Sunday, July 31, 2016

The Not So Sweet Life-Billy Crystal’s America’s Sweethearts (2001)-A Film Review



The Not So Sweet Life-Billy Crystal’s America’s Sweethearts (2001)-A Film Review  






DVD Review


By Sam Lowell


America’s Sweethearts, starring Billy Crystal, Catherine Zeta-Jones, John Cusack, Julia Roberts, 2001   


 


Quite unintentionally, I think, I have been on something of tear reviewing films about film-making (or in the case of one mostly of not making a film). This is the third straight such film review. Of course the others were two films which have been long considered classics of movies about film-making; Francois Truffaut’s Day for Night, his homage to his craft, and Frederico Fellini’s  8 ½ about what happens when a director runs out of ideas about making a film. The film under review, Billy Crystal’s America’s Sweethearts, will never be mistaken for a classic about the trials and tribulations of getting a film in the can. Despite a high profile cast of talented actors this one fails, falls flat.


Blame the weather in the Northeast this summer, hot and humid. Blame trying to take a break from heavy-duty high-toned film classics of the genre like those films mentioned above. What the heck, blame it on being hooked in by the all-star cast who in other film vehicles have won plenty of accolades for their performances. But I sat through this one grinding my teeth.   


Here’s where this one was both too predictable by the script as the story line played out and frankly was not that funny except in spots despite funnyman Billy Crystal’s efforts as actor in the film and the writer of the script. America’s sweethearts, Gwen (played by fetching Catherine Zeta-Jones) and Eddie (played by all-purpose actor John Cusack) who not only have successfully acted together but are married as well, who due to their run of hits had been crowned with a title that many previous real acting couples like Fairbanks and Pickford, Powell and Loy, have had bestowed on them, have had a falling out. A big time falling out once Gwen slipped over the line and has an affair with one of the bit actors in their last fateful film. A film that for a couple of reasons has not been released but mainly because the director has been holding the film hostage for his own reasons (mostly when all is said and done that the thing was a stinker, was nothing but a formula piece and that the sweethearts had run out of steam).         


Naturally the studio boss was going crazy since the studio had spent plenty of money banking on Gwen and Eddie being able to produce one more block-buster. So Lee (Crystal’s role), a publicist had been sent out by the frantic boss to make the thing go. But Eddie, who thought he still loved Gwen had a breakdown over the split, had no desire in his condition to go out and promote the film to the critics, to go on the press junket that is a staple of the release of every film, good, bad, or ugly. Lee eventually by fair means or foul got the pair on the junket trail.

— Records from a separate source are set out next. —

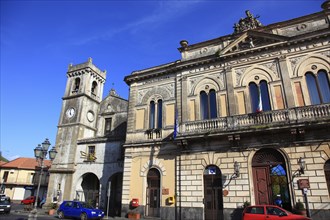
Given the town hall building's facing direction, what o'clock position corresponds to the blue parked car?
The blue parked car is roughly at 2 o'clock from the town hall building.

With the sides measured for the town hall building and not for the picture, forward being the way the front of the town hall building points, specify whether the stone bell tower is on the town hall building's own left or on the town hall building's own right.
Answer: on the town hall building's own right

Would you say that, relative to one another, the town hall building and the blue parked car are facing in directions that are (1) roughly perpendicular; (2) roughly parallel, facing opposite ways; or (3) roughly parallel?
roughly perpendicular
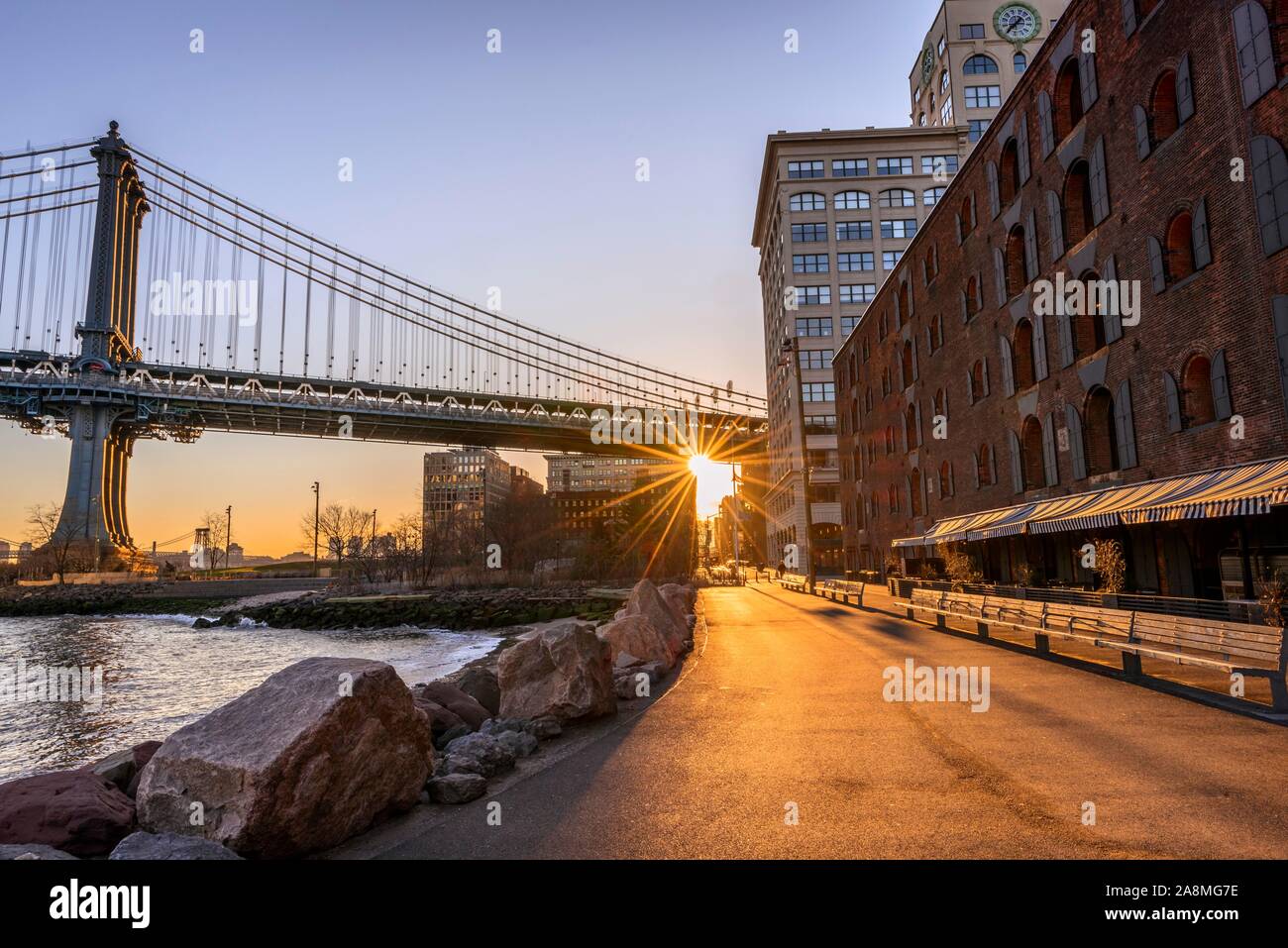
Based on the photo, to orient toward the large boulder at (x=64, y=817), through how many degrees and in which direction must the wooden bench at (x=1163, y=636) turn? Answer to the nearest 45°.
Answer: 0° — it already faces it

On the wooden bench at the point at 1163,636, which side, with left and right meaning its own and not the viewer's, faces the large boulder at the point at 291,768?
front

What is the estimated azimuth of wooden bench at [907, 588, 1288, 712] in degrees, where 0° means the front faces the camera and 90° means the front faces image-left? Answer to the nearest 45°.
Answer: approximately 45°

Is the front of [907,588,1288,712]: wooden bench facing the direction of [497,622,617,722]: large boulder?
yes

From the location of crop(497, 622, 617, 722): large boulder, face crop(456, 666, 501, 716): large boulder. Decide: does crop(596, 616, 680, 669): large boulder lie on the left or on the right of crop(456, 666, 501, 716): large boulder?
right

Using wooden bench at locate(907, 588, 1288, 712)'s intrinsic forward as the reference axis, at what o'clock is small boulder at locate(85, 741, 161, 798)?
The small boulder is roughly at 12 o'clock from the wooden bench.
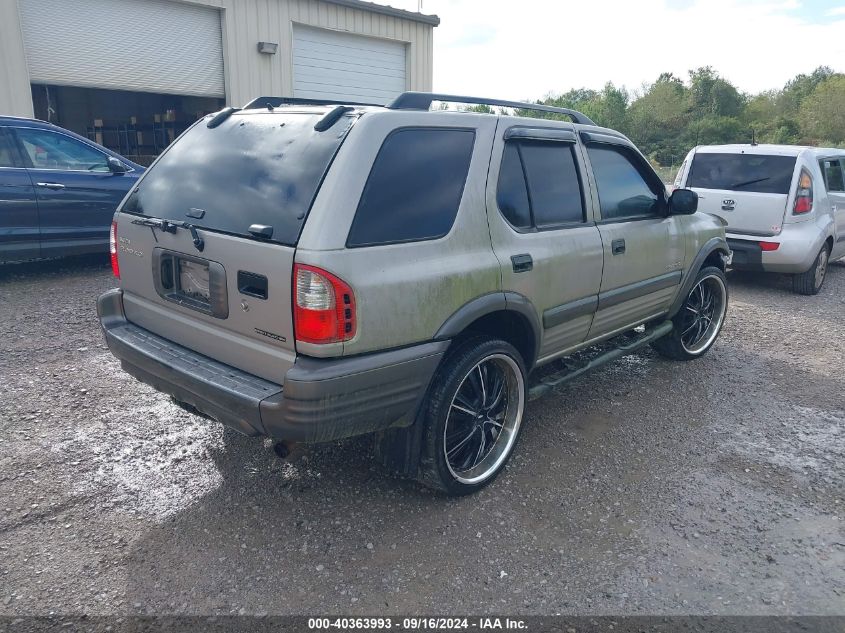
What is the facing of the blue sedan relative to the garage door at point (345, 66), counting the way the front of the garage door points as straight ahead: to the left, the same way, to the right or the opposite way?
to the left

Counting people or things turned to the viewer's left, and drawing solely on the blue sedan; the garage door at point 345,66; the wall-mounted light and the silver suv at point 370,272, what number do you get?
0

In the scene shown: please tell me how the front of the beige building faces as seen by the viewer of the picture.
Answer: facing the viewer and to the right of the viewer

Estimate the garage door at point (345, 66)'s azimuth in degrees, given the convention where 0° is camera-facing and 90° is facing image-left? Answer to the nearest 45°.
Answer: approximately 315°

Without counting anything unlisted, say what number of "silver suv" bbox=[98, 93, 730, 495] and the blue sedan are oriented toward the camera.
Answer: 0

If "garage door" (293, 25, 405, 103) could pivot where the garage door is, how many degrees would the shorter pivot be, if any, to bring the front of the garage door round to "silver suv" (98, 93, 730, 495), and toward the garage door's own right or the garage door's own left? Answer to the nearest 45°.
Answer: approximately 45° to the garage door's own right

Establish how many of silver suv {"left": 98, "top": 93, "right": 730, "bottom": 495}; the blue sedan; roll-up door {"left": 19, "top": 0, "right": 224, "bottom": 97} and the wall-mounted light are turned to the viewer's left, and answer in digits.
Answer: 0

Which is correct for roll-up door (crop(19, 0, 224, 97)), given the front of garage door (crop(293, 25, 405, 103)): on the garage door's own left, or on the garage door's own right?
on the garage door's own right

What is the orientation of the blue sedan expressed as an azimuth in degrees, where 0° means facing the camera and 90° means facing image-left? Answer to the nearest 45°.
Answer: approximately 270°

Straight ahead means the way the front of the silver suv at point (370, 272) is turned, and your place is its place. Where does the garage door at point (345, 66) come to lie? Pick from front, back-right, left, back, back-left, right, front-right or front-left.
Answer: front-left

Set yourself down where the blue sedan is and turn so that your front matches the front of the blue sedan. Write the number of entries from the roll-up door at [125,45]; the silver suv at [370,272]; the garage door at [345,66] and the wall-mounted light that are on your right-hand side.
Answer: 1

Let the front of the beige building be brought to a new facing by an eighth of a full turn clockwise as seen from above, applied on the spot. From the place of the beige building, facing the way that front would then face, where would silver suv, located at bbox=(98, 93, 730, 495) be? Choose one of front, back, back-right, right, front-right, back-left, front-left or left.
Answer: front

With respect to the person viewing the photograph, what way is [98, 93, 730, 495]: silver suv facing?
facing away from the viewer and to the right of the viewer
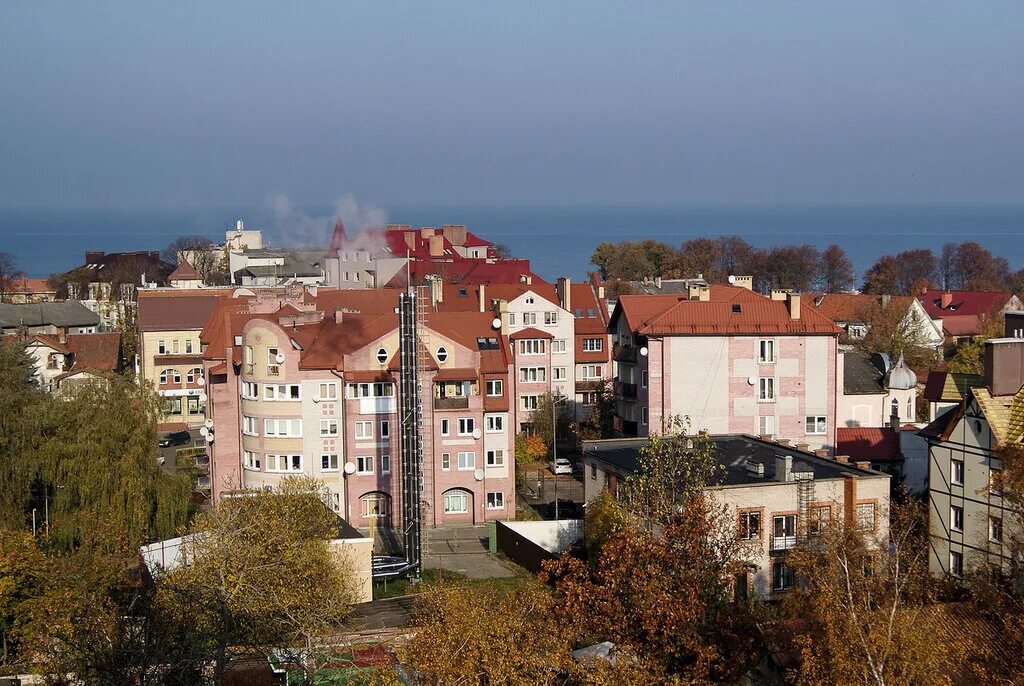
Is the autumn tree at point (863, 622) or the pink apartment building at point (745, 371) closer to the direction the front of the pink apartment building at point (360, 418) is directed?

Got a little help on the Gwen side from her sister and personal assistant, Kiki (played by fetching Julia Roberts who during parts of the film was bizarrely cast as overweight-what are you kidding me didn’t Billy see Mystic Pizza and Pretty Woman). Yeah, but see Kiki had it bad for Eddie, had that secret crush but had held back because, well, because Sis was nothing but an airhead and thought everything in the world revolved around her.        


So the tensions and comedy such as they were got played out on the press junket being held a swanky hotel. Eddie finally “got religion” on the need to move on from perfidious Gwen, finally “got religion” on Kiki whom he took under the sheets and eventually wound up walking arm and arm with her in the sunset despite his ambivalence about not so sweet Gwen. But that outcome was telegraphed almost from the minute Kiki showed up on the screen early in the film. In the end the director showed up with said film, or a film, a film exposing the hypocrisy and duplicity of the main characters. Yawn, a waste of a talented cast on a thin idea and few funny lines.